CULTURE BORN OF SUBCULTURE

In "The generic nature and genesis of Russian lgbt-literature. The 'Sappho note'," Aleksandra Ranneva (Moscow) investigates the little-studied phenomenon of Russian-language lesbian and gay literature. At present there are virtually no generalized studies of lgbt-literature in Russian. The primary reason for this is its position between disciplines: it is impossible to discuss this subject at the proper level of understanding without going outside the bounds of philology. Further­more, the concept of gender — a key concept for many other humanities disciplines and one of foundational importance for the topic under discussion — has yet to be adapted to the needs of literary studies.
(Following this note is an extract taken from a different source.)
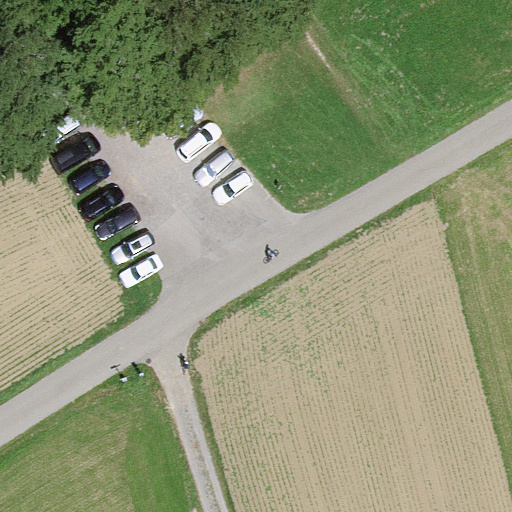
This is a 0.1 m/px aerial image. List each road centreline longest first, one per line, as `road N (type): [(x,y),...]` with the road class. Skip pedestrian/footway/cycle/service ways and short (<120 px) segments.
road 1 (unclassified): [(511,120),(150,326),(0,423)]
road 2 (track): [(399,185),(293,0)]
road 3 (track): [(150,326),(208,511)]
In the context of the interdisciplinary approach, drawing in the tools both of literary criticism and cultural studies, Ranneva examines the generic features and development of lgbt-literature in Rus­sia, paying special attention to lesbian poetry of the last two decades.

 

BRODSKY AFTER "BRODSKY"

This section has been assembled at the intersection of genres and constitutes an attempt at a synthesis of the collected (and in fact, still being collected) knowledge about Brodsky using the analytical process of a close reading of his poetry. In the case of Joseph Brodsky, the interpretation of texts often requires knowledge both of his historical chronicle and of "behind-the-scenes" everyday reality. This approach doesn't surprise anyone studying Pushkin or Mandelstam, but scholars of Brodsky have traditionally moved along by feel, afraid of stepping on the land­mines of half-taboo topics and personalia. One of the reasons for this lies, of course, in the position of the poet himself, who asked time and again for investigators not to explore the details of his personal life. Despite the suspension points, the diary entries in "On Brodsky's last three months in the Soviet Union," published by Tomas Venclova (Yale University, USA) — contains more than what the publisher was willing to reveal just a few years ago and more than what we ourselves were ready for just yesterday. In "Joseph Brodsky and Andrei Tarkovsky (a parallel view)," Yuri Leving (Dalhousie University, Canada) approaches the compilation of Brodsky's viewer's repertoire and palette of cinematic taste, a task that will aid in reconstructing and understanding a certain layer in his work. In his examination "Once again on the inter-linguistic sonic-semantic correspondences in the poetry of Brodsky," Fyodor Dviniatin (SPbSU) inquires into the inter-linguistic sonic and semantic correspondences in the complicated poetic fabric of Brodsky's poetry. The section ends with the article "Love is the foreword to parting. Epistle to M.K." from Valentina Polukhina (Keele University, England), on the poem "You recognize me by my handwriting..." in which Polukhina reveals an important subtext connected with the real facts of Brodsky's biography. The themes of num­bers, telephone numbers, visual associations pass through these four papers as smaller motifs; we leave the joy of recognizing the rhyming themes and inter­twining of figurative threads to the reader.